The authors created a parallel corpus for six African languages across 11 scientific domains, addressing the lack of scientific terminology. They benchmarked MT systems and found GPT-5.4 and Gemini-3.1-Flash-Lite achieved the highest COMET scores (68.3 and 68.0 sentence-level), while fine-tuned NLLB-1.3B led among open-source models (67.3 sentence-level).
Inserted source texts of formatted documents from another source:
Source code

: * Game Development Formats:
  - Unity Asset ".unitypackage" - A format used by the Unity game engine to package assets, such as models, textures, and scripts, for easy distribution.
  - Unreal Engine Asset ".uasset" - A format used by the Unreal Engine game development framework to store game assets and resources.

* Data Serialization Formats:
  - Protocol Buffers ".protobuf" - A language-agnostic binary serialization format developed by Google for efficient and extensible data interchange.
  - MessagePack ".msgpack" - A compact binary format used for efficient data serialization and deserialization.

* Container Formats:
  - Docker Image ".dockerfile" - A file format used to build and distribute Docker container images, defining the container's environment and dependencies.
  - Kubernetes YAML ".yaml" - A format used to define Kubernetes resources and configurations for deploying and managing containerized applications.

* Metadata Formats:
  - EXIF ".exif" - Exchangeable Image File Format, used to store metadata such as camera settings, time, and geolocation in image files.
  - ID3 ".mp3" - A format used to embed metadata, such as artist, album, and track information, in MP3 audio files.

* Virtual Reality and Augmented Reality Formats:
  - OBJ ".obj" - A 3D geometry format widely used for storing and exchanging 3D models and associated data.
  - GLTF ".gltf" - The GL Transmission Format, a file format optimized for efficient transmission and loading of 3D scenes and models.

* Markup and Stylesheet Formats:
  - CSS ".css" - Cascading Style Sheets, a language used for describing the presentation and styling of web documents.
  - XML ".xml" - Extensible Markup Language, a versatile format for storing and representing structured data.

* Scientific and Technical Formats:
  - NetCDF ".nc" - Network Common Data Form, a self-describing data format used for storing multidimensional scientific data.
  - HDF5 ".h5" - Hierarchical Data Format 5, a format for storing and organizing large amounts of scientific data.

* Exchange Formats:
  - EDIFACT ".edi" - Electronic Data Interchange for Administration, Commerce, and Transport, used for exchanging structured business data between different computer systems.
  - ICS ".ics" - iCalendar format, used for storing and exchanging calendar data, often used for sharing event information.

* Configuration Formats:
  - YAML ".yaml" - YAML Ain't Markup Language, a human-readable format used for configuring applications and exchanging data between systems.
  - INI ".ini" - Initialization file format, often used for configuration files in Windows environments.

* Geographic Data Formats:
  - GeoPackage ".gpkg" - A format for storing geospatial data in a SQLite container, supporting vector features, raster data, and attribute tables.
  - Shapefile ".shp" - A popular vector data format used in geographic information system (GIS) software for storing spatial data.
The dominance of colonial languages in African education and scientific communication limits how hundreds of millions of speakers of African languages access and produce scientific knowledge. A core obstacle is the lack of established scientific terminology in these languages. We introduce AfriScience-MT, a parallel corpus covering six African languages (Amharic, Hausa, Luganda, Northern Sotho, Yorùbá, and isiZulu) across 11 scientific domains. Professional translators, working with expert science communicators, translated plain-language summaries of scientific papers into each target language and created new terms where none existed. We benchmark machine translation systems and large language models in zero-shot, few-shot, and fine-tuned settings. Our results show that closed-source models outperform all open-source models at both the sentence and document levels: GPT-5.4 and Gemini-3.1-Flash-Lite lead with average sentence-level COMET scores of 68.3 and 68.0, respectively, and tie at an average document-level COMET of 48.3. Among open systems, fine-tuned NLLB-1.3B reaches 67.3 at the sentence level, and TranslateGemma-12B reaches 44.0 at the document level with 1-shot in-context learning. We release AfriScience-MT to support benchmarking and document-level scientific MT for African languages.